▽

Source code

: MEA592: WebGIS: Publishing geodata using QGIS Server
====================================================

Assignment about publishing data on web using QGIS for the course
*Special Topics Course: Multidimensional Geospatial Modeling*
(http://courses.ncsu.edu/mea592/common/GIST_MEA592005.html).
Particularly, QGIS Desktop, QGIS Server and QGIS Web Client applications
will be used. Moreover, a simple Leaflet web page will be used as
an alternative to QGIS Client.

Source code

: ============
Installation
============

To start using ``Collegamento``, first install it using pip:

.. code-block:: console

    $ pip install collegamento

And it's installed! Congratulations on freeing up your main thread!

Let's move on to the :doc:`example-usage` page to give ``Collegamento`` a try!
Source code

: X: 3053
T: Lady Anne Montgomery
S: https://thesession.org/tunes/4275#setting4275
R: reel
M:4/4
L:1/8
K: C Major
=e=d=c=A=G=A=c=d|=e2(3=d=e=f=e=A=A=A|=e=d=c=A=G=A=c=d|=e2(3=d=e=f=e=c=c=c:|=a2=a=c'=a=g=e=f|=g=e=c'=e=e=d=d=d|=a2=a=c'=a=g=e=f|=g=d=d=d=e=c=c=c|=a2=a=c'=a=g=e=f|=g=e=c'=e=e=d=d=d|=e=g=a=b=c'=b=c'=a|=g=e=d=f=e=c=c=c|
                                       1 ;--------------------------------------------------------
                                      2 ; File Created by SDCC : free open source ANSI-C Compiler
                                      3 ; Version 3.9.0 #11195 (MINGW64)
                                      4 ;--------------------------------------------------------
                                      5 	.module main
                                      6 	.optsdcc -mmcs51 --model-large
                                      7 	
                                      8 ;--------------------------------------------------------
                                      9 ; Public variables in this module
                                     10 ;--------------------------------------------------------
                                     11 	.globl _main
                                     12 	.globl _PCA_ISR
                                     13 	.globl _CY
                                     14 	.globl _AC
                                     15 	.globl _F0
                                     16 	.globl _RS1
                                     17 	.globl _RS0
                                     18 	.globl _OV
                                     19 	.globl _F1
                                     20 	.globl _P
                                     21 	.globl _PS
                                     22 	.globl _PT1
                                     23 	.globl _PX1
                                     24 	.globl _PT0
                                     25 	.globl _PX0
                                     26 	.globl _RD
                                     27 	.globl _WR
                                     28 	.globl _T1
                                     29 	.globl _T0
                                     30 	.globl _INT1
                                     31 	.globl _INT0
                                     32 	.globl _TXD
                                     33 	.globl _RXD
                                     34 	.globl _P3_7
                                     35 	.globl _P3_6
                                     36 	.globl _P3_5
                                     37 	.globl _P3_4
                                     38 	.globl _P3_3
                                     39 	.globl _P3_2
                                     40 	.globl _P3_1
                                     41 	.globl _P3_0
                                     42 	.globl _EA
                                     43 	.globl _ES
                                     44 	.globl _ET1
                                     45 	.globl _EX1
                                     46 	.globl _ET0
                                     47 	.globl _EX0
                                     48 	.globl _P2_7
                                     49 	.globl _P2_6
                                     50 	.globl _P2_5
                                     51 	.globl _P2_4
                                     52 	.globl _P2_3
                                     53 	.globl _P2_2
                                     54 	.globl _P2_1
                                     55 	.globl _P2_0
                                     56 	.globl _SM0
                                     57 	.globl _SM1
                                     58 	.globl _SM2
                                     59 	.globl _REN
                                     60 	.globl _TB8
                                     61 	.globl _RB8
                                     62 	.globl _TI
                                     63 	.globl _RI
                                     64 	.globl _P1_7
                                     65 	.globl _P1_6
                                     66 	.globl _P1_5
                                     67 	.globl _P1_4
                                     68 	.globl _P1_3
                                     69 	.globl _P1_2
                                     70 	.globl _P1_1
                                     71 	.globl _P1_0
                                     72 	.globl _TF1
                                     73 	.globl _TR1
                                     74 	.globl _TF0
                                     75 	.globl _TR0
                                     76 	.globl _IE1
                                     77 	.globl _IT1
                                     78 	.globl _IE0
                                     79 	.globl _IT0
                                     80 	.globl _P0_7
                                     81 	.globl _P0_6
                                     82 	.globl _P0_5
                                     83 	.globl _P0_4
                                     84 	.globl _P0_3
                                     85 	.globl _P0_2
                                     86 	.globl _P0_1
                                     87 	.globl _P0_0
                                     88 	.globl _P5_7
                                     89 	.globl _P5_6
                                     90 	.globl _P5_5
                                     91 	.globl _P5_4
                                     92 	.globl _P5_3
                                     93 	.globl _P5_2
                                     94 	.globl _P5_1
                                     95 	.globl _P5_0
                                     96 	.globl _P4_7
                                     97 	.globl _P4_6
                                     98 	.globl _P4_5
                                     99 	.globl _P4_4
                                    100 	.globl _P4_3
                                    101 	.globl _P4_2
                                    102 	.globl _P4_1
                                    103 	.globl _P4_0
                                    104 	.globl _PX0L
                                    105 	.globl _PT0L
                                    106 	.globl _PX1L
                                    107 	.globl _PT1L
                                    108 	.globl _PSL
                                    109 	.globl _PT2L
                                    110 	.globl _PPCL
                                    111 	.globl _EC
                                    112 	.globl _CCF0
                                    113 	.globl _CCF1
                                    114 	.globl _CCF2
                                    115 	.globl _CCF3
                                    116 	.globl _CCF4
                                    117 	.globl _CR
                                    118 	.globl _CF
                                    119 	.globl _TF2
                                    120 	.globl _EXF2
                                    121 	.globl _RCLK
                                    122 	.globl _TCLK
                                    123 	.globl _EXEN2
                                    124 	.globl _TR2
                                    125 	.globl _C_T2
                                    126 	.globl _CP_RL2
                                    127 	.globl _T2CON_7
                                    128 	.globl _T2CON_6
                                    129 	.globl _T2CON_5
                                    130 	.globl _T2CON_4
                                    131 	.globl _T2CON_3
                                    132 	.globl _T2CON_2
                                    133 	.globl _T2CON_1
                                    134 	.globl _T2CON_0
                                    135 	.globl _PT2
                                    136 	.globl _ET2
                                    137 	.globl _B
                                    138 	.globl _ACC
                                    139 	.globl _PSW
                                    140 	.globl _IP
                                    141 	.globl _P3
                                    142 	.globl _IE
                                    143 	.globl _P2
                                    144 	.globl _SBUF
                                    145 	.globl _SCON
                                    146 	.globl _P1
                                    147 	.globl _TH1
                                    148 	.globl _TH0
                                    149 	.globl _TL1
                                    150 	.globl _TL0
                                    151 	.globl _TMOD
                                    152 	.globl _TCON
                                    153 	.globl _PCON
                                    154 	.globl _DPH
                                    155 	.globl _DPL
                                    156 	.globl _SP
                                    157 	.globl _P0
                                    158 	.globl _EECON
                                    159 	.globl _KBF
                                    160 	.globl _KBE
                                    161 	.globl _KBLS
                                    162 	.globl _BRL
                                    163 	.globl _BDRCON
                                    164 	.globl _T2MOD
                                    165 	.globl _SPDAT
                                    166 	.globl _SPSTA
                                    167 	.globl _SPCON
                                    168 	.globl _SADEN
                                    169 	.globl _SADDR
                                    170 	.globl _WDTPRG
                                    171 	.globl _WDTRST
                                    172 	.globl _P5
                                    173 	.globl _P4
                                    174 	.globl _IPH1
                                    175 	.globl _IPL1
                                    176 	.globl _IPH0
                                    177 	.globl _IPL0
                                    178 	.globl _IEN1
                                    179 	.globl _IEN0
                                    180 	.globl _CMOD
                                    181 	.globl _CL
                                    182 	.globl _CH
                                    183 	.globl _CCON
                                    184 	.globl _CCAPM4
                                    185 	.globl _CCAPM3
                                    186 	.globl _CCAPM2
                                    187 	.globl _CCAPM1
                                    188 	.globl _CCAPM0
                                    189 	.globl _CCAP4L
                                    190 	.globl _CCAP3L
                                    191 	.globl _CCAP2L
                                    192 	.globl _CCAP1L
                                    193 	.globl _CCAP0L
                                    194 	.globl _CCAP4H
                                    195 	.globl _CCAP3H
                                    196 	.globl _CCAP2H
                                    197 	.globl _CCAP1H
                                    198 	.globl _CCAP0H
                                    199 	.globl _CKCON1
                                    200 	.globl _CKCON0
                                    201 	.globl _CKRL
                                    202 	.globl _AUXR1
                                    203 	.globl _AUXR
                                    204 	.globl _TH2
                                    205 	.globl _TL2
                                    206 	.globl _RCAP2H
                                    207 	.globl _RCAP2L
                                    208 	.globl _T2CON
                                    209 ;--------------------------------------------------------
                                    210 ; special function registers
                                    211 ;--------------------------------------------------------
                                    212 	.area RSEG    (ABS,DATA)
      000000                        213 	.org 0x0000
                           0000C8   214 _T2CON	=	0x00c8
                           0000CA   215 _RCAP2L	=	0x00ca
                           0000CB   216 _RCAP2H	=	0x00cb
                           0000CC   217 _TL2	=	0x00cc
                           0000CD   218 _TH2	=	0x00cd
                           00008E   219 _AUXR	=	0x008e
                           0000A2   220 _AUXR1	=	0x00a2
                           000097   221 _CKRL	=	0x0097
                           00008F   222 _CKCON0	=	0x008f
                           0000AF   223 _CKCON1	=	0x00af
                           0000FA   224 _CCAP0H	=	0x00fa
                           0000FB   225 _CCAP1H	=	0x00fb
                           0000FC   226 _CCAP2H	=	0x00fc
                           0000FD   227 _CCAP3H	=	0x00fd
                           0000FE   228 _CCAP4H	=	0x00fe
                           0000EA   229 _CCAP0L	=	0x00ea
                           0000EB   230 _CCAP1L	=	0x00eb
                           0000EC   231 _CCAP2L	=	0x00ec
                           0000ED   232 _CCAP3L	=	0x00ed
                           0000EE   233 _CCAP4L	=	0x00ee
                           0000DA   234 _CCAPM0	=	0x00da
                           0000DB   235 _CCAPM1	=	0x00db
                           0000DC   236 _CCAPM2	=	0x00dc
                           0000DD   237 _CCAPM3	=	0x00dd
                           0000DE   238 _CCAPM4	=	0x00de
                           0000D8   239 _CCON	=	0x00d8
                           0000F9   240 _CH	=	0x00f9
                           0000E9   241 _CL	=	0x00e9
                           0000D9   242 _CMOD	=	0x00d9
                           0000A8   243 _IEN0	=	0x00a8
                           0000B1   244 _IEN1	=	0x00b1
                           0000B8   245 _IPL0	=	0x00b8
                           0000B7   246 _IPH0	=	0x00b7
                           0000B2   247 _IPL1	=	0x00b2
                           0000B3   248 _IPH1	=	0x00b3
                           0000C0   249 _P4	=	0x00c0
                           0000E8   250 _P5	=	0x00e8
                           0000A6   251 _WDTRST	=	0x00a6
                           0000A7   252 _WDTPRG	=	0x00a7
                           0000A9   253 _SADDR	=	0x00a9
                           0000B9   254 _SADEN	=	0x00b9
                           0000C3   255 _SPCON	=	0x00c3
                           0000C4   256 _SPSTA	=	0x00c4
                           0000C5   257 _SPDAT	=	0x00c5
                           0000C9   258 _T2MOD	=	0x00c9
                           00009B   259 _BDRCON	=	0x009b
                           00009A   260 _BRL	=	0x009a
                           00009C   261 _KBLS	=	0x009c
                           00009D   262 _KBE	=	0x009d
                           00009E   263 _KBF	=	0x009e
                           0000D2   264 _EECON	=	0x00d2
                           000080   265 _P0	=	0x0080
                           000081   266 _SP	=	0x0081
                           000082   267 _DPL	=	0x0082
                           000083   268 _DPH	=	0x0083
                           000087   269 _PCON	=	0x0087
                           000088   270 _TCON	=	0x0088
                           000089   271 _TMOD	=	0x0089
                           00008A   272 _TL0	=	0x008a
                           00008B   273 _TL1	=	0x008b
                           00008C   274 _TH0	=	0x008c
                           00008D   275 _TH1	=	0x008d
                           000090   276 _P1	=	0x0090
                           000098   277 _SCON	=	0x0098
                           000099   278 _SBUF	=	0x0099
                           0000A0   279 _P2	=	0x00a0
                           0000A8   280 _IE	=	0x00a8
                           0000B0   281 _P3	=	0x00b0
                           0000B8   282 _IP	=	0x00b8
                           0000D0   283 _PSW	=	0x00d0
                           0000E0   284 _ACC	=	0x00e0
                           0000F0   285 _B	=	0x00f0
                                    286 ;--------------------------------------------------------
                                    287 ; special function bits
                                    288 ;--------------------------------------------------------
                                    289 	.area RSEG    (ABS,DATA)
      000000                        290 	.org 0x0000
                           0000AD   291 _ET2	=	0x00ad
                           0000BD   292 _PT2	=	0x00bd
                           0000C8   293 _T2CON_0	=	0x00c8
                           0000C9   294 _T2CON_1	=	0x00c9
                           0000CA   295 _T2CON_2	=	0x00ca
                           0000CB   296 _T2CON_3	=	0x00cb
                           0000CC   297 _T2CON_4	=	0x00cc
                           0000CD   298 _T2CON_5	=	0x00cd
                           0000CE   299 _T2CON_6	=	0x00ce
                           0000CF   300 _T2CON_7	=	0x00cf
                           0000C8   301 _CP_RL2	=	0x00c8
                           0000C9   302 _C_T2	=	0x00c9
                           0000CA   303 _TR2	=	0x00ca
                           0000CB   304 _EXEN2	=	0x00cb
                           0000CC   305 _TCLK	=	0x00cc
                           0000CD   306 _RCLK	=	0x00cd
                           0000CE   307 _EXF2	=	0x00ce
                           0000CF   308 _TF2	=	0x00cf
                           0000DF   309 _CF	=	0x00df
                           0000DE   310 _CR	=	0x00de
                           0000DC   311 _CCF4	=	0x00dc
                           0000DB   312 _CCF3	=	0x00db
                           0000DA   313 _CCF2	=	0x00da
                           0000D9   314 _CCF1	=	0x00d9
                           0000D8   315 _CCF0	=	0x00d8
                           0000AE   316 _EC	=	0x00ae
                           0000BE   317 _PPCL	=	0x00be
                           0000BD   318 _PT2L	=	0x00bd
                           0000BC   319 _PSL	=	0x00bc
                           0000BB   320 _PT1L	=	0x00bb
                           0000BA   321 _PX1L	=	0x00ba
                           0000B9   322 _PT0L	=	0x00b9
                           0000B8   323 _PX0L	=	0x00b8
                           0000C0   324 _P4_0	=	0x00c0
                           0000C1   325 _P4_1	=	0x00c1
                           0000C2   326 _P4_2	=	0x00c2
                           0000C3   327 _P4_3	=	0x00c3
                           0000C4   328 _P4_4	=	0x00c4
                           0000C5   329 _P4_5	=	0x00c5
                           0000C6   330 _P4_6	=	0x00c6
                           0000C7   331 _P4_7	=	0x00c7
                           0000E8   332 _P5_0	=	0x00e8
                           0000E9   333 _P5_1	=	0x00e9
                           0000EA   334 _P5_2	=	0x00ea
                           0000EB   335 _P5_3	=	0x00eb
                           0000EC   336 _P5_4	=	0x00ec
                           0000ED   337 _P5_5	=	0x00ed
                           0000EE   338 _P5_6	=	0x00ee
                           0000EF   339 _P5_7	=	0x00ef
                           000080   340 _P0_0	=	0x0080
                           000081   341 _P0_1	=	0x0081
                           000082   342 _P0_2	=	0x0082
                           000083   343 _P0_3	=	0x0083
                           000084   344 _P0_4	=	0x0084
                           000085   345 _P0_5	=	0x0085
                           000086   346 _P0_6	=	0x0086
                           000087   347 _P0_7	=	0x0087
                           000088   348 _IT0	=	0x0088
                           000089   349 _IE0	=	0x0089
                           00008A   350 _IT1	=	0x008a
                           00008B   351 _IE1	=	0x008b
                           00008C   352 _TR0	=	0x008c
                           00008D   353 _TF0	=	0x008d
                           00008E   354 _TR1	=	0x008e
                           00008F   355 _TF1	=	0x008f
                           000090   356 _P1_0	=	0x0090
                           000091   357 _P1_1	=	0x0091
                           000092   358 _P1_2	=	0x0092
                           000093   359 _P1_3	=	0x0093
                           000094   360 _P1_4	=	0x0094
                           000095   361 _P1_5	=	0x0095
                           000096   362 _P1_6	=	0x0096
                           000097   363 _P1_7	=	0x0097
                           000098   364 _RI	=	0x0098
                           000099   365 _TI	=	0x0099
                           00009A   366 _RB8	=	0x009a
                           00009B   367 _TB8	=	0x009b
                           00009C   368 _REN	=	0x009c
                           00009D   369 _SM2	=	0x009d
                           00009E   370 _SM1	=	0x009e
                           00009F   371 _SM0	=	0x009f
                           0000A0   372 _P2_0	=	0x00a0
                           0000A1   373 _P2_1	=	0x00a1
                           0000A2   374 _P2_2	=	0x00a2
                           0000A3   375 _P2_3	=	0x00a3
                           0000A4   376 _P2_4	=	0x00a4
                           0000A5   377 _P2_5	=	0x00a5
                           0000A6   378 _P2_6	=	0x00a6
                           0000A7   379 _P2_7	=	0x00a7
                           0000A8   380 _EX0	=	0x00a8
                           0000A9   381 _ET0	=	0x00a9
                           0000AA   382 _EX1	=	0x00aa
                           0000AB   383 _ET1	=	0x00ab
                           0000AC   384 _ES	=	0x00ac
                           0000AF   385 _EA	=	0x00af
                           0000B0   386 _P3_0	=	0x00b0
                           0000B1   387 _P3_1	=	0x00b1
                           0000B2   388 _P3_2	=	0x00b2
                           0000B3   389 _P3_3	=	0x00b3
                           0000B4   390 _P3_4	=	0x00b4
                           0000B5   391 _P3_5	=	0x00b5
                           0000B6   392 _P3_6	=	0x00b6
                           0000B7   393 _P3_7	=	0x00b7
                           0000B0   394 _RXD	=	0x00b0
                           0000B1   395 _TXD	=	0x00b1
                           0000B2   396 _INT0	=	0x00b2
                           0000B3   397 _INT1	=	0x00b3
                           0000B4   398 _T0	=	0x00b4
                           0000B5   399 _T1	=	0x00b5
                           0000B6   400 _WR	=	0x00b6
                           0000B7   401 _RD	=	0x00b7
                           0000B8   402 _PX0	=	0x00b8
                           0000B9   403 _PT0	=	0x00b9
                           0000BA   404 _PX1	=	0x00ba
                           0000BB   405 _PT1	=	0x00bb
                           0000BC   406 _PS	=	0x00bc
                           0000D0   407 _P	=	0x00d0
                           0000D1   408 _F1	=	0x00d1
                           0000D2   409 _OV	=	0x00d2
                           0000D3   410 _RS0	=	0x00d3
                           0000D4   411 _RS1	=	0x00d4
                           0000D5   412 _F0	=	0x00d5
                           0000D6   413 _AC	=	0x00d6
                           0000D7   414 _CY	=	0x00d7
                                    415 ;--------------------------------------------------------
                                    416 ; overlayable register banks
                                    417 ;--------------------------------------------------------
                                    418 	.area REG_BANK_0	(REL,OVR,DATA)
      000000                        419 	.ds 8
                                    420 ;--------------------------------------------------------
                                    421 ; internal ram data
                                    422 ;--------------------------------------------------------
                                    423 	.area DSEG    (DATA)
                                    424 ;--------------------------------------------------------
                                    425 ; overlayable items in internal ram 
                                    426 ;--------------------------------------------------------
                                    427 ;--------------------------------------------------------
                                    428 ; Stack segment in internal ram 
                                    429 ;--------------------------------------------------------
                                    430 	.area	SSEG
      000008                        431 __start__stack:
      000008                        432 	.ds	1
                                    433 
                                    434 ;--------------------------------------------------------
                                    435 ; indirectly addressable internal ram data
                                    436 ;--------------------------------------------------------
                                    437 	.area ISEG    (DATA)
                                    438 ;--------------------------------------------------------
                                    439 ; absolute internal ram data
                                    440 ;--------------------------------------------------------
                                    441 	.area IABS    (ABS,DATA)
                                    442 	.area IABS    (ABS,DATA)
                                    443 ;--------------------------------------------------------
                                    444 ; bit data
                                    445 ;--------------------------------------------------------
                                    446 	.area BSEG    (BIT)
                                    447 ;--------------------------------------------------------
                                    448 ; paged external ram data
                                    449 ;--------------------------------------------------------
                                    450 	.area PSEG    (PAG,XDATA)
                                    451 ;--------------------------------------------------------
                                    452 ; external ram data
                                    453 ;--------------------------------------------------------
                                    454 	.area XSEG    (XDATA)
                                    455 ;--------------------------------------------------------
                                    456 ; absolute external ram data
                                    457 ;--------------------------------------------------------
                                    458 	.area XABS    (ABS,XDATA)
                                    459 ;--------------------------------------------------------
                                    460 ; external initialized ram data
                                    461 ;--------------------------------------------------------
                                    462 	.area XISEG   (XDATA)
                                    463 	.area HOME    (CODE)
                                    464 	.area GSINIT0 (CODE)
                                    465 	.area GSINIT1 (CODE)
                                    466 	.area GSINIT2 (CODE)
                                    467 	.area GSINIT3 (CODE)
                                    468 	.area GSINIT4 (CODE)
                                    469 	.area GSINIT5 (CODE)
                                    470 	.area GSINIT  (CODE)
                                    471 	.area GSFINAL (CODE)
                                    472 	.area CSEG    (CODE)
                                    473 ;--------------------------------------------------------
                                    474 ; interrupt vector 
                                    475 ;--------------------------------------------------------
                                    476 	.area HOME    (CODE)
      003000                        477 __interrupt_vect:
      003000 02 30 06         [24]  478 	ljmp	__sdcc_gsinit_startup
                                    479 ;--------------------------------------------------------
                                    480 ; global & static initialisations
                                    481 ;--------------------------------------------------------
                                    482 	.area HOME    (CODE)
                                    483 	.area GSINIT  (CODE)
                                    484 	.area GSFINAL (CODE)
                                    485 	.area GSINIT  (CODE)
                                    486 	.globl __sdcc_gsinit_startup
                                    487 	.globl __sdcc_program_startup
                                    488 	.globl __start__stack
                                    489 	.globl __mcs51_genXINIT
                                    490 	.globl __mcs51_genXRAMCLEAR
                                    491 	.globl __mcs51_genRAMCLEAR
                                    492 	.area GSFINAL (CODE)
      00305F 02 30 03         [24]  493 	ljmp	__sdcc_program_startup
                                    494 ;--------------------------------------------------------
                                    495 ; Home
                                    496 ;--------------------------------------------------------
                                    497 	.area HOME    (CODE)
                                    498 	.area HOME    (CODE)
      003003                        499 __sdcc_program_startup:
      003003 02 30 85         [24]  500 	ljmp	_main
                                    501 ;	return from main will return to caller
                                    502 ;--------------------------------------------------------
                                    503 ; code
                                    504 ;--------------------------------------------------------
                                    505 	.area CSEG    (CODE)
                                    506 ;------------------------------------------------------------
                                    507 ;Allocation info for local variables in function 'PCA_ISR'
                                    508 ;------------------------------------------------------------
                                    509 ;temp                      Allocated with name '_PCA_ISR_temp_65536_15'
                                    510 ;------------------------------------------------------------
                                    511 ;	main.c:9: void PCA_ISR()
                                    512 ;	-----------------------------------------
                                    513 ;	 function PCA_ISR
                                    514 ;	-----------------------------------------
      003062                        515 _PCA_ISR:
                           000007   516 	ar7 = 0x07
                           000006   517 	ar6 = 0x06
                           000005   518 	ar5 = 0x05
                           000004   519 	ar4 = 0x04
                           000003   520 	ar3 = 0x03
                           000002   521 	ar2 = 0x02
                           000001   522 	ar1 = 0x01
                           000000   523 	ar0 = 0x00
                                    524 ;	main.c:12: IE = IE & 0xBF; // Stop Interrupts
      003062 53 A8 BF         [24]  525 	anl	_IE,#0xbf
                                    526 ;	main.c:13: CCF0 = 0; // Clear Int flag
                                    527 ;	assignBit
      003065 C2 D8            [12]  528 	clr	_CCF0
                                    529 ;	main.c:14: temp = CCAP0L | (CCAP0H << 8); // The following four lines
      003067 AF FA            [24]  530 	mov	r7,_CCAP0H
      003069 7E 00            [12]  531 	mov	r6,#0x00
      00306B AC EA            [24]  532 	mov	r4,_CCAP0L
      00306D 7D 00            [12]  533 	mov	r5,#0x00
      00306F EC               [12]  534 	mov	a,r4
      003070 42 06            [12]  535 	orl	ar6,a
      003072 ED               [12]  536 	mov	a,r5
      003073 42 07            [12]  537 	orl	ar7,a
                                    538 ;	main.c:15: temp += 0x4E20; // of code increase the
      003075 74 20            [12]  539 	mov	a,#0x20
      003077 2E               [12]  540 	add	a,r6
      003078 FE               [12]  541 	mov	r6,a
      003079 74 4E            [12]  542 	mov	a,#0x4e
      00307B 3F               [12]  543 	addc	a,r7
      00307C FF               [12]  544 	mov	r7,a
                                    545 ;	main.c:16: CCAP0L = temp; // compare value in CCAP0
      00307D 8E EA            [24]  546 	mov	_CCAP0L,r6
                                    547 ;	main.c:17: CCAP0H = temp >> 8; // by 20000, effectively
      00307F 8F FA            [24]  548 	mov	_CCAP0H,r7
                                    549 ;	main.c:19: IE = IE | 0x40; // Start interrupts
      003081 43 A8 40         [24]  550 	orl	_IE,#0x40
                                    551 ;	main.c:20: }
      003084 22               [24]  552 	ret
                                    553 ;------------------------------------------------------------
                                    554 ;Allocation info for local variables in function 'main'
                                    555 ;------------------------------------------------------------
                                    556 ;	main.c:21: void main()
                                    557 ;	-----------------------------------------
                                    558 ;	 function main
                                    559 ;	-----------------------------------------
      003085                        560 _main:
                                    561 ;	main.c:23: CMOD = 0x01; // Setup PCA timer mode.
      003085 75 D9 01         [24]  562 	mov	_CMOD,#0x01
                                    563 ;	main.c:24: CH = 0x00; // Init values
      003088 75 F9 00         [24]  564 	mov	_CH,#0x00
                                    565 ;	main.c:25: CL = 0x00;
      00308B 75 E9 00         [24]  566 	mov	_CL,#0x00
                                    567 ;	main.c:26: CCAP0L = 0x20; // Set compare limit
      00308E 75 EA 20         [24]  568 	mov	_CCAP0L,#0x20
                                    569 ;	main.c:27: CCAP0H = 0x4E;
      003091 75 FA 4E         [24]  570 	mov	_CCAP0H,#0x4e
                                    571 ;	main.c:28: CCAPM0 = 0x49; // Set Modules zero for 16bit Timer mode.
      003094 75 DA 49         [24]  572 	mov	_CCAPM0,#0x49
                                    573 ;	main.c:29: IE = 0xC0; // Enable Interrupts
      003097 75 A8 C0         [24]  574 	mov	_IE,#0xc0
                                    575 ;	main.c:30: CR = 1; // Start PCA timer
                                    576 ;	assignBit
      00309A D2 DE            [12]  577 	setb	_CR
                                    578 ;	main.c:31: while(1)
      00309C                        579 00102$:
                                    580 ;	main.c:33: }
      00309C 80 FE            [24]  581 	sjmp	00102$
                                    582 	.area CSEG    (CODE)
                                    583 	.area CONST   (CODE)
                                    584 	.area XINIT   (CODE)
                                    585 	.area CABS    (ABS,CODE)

△

Pull out the lines above in which the word "CSEG" appears.

Completed exercise:
                                    472 	.area CSEG    (CODE)
                                    505 	.area CSEG    (CODE)
                                    582 	.area CSEG    (CODE)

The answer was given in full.